### Work task
In the records below, some lines hold the word "Shuttle". Copy each of those lines.

### Materials provided
==*==
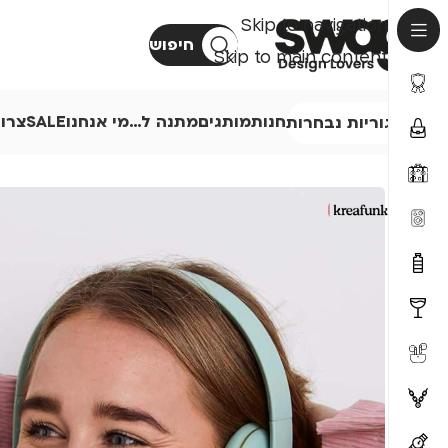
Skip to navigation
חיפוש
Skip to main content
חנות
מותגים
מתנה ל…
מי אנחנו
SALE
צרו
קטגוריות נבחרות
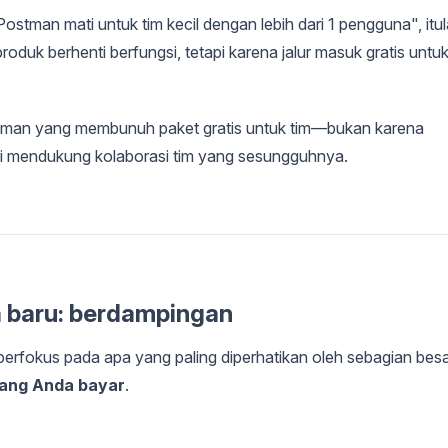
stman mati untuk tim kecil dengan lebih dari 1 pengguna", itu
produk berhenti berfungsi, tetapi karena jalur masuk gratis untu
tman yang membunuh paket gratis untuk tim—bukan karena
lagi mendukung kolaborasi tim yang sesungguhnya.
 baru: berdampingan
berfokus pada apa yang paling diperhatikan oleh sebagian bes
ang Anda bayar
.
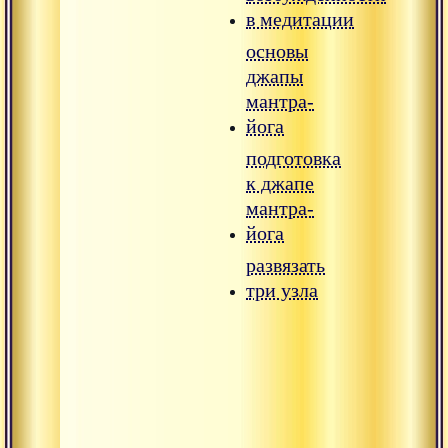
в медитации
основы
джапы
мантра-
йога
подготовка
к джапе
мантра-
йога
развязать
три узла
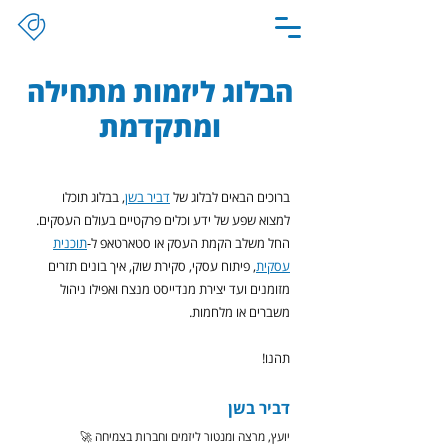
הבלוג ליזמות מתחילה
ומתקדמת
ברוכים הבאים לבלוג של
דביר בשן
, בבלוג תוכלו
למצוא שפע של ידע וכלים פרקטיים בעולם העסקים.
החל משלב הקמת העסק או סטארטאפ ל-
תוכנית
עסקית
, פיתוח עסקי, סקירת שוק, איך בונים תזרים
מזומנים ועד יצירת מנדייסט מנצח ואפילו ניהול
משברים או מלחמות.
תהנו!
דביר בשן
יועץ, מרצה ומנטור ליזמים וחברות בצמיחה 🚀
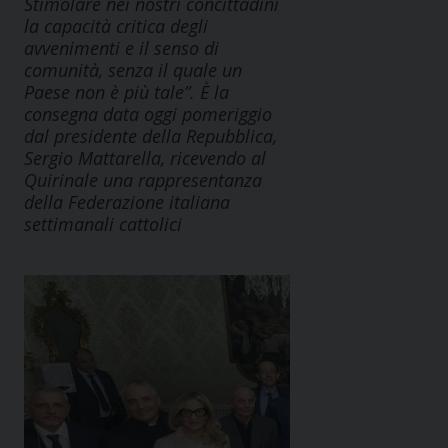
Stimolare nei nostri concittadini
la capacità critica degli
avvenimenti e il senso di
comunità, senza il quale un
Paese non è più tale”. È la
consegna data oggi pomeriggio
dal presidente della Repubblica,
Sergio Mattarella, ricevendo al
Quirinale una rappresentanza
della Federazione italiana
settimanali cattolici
==*==
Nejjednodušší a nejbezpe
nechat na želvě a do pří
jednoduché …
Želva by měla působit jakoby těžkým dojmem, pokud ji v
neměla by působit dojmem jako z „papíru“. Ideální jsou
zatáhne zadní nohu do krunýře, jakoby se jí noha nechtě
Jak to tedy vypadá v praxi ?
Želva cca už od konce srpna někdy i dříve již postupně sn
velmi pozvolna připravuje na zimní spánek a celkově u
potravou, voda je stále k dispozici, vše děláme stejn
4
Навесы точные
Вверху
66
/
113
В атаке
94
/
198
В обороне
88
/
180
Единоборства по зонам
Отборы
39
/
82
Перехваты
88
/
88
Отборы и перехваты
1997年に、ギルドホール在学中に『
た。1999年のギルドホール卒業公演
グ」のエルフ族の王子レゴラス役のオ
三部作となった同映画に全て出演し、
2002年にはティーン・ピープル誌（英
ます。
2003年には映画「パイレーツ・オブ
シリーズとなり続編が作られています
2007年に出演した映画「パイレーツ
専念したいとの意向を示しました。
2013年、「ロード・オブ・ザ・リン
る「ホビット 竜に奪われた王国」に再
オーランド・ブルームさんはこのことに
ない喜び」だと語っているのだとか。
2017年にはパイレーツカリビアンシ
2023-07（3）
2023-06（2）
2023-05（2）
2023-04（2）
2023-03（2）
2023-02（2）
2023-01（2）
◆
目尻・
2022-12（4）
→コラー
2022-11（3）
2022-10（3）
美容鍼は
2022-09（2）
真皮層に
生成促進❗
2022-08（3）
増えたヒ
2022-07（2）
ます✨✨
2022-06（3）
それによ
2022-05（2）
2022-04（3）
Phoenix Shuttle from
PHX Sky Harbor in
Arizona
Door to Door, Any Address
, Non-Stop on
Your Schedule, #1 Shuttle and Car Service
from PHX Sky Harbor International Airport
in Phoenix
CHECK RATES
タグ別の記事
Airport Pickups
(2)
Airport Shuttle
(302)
==*==
### Exercise solution
Phoenix Shuttle from
Your Schedule, #1 Shuttle and Car Service
Airport Shuttle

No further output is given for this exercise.